Figure 3 If the microservice marked FAILED is failing, so is the communication with it. That means that the microservices at the other end of those communications are under stress. If the stressed microservices fail due to the stress, the microservices communicating with them are put under stress. In that situation, the failure in the failed microservice has propagated to several other microservices.

Some examples of how we can stop failures propagating are:
  • When one microservice tries to send a command to another microservice, which happens to be failing at the time, that request will fail. If the sender simply fails as well, we get the situation illustrated in figure 3 where the failures propagate back through the system. To stop the propagation, the sender might act as if the command succeeded, but actually store the command into a list of failed commands. The sending microservice can periodically go through the list of failed commands and try to send them again. This is not possible in all situations, because the command may need to be handled here and now, but when this approach is possible it stops the failure in one microservice from propagating.

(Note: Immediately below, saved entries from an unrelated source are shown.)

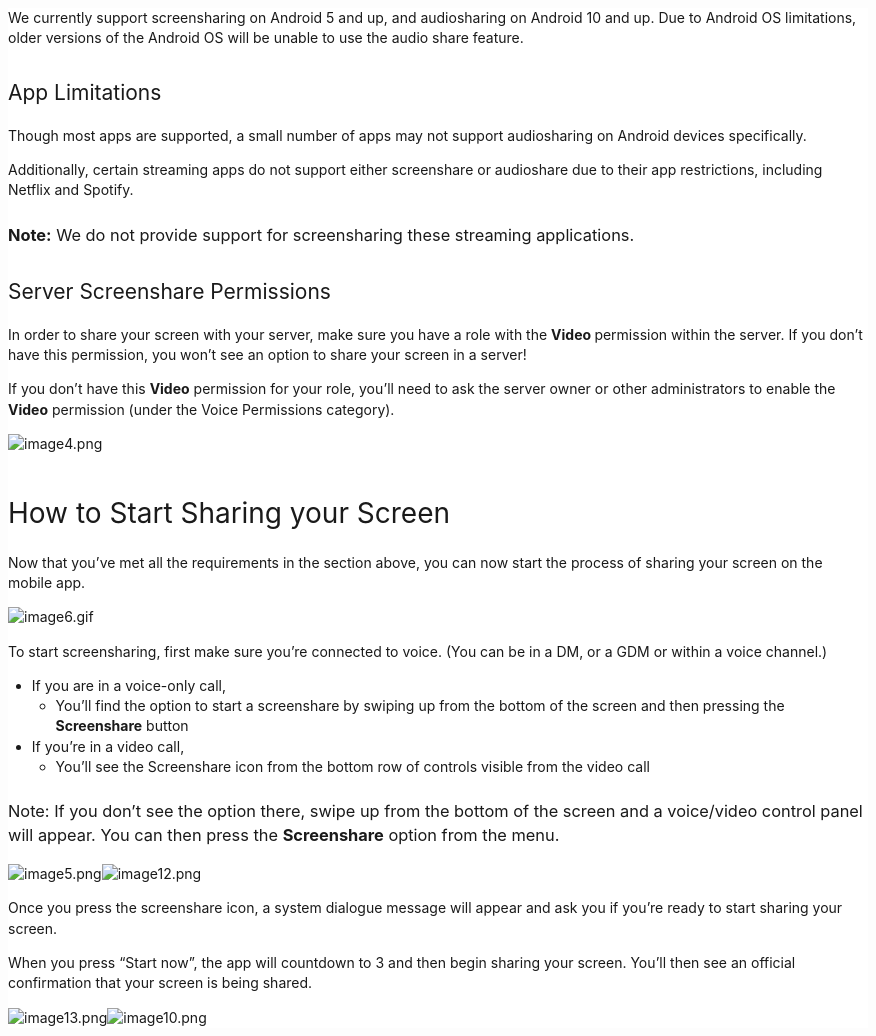 <p><span style="font-weight: 400;">We currently support screensharing on Android 5 and up, and audiosharing on Android 10 and up. Due to Android OS limitations, older versions of the Android OS will be unable to use the audio share feature. </span></p>
<h2 id="h_01ESM3QXS5RGV6N44Q2Q66DE41"><span style="font-weight: 400;">App Limitations</span></h2>
<p><span style="font-weight: 400;">Though most apps are supported, a small number of apps may not support audiosharing on Android devices specifically. </span></p>
<p><span style="font-weight: 400;">Additionally, certain streaming apps do not support either screenshare or audioshare due to their app restrictions, including Netflix and Spotify. </span></p>
<h3><span style="font-weight: 400;"><strong>Note:</strong> We do not provide support for screensharing these streaming applications. </span></h3>
<h2 id="h_01ESM3R309FR6ZA2CYAKT55YVX"><span style="font-weight: 400;">Server Screenshare Permissions</span></h2>
<p><span style="font-weight: 400;">In order to share your screen with your server, make sure you have a role with the </span><strong>Video </strong><span style="font-weight: 400;">permission within the server. If you don’t have this permission, you won’t see an option to share your screen in a server! </span></p>
<p><span style="font-weight: 400;">If you don’t have this </span><strong>Video</strong><span style="font-weight: 400;"> permission for your role, you’ll need to ask the server owner or other administrators to enable the </span><strong>Video</strong><span style="font-weight: 400;"> permission (under the Voice Permissions category).</span></p>
<p class="wysiwyg-text-align-center"><span style="font-weight: 400;"><img src="https://support.discord.com/hc/article_attachments/1500000444782/image4.png" alt="image4.png" width="302" height="577"></span></p>
<h1 id="h_01ESM3R8X4XHK37VHRC4F25DVT"><span style="font-weight: 400;">How to Start Sharing your Screen</span></h1>
<p><span style="font-weight: 400;">Now that you’ve met all the requirements in the section above, you can now start the process of sharing your screen on the mobile app. </span></p>
<p class="wysiwyg-text-align-center"><img src="https://support.discord.com/hc/article_attachments/360101543633/image6.gif" alt="image6.gif" width="471" height="1015"></p>
<p><span style="font-weight: 400;">To start screensharing, first make sure you’re connected to voice. (You can be in a DM, or a GDM or within a voice channel.)</span></p>
<ul>
    <li style="font-weight: 400;">
        <span style="font-weight: 400;">If you are in a voice-only call, </span>
        <ul>
            <li style="font-weight: 400;">
                <span style="font-weight: 400;">You’ll find the option to start a screenshare by swiping up from the bottom of the screen and then pressing the </span><strong>Screenshare</strong><span style="font-weight: 400;"> button</span>
            </li>
        </ul>
    </li>
    <li style="font-weight: 400;">
        <span style="font-weight: 400;">If you’re in a video call,</span>
        <ul>
            <li style="font-weight: 400;"><span style="font-weight: 400;">You’ll see the Screenshare icon from the bottom row of controls visible from the video call</span></li>
        </ul>
    </li>
</ul>
<h3>
    <span style="font-weight: 400;">Note: If you don’t see the option there, swipe up from the bottom of the screen and a voice/video control panel will appear. You can then press the </span><strong>Screenshare</strong><span style="font-weight: 400;"> option from the menu. </span>
</h3>
<p class="wysiwyg-text-align-center"><img src="https://support.discord.com/hc/article_attachments/360099320014/image5.png" alt="image5.png" width="259" height="494"><img src="https://support.discord.com/hc/article_attachments/360101543653/image12.png" alt="image12.png" width="306" height="493"></p>
<p><span style="font-weight: 400;">Once you press the screenshare icon, a system dialogue message will appear and ask you if you’re ready to start sharing your screen. </span></p>
<p><span style="font-weight: 400;">When you press “Start now”, the app will countdown to 3 and then begin sharing your screen. You’ll then see an official confirmation that your screen is being shared.</span></p>
<p class="wysiwyg-text-align-center"><span style="font-weight: 400;"><img src="https://support.discord.com/hc/article_attachments/1500000453521/image13.png" alt="image13.png" width="295" height="563"><img src="https://support.discord.com/hc/article_attachments/360099320114/image10.png" alt="image10.png" width="291" height="562"></span></p>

  • When one microservice queries another one that’s failing, the caller could use a cached response. In case the caller has a stale response in the cache, but a query for a fresh response fails, it might decide to use the stale response anyway. Again, this is not something that will be possible in all situations, but when it is, the failure will not propagate.
  • An API Gateway that is stressed because of high amounts of traffic from a certain client can throttle that client by not responding to more than a certain number of requests per second from that client. Notice that the client may be sending an unusually high amount of requests because it is somehow failing internally. When throttled, the client will get a degraded experience, but will still get some responses. Without the throttling, the API Gateway might become slow for all clients or it might fail completely. Moreover, since the API Gateway collaborates with other microservices, handling all the incoming requests would push the stress of those requests onto other microservices too. Again, the throttling stops the failure in the client from propagating further into the system to other microservices.

As we can see from these examples, stopping failure propagation comes in many shapes and sizes. The important thing to take away from this article is the idea of building safeguards into your systems that are specifically designed to stop from propagating the kinds of failures you anticipate. How that is realized depends on the specifics of the systems you are building. Building in these safeguards may take some effort, but it’s very often well worth the effort because of the robustness they give the system as a whole.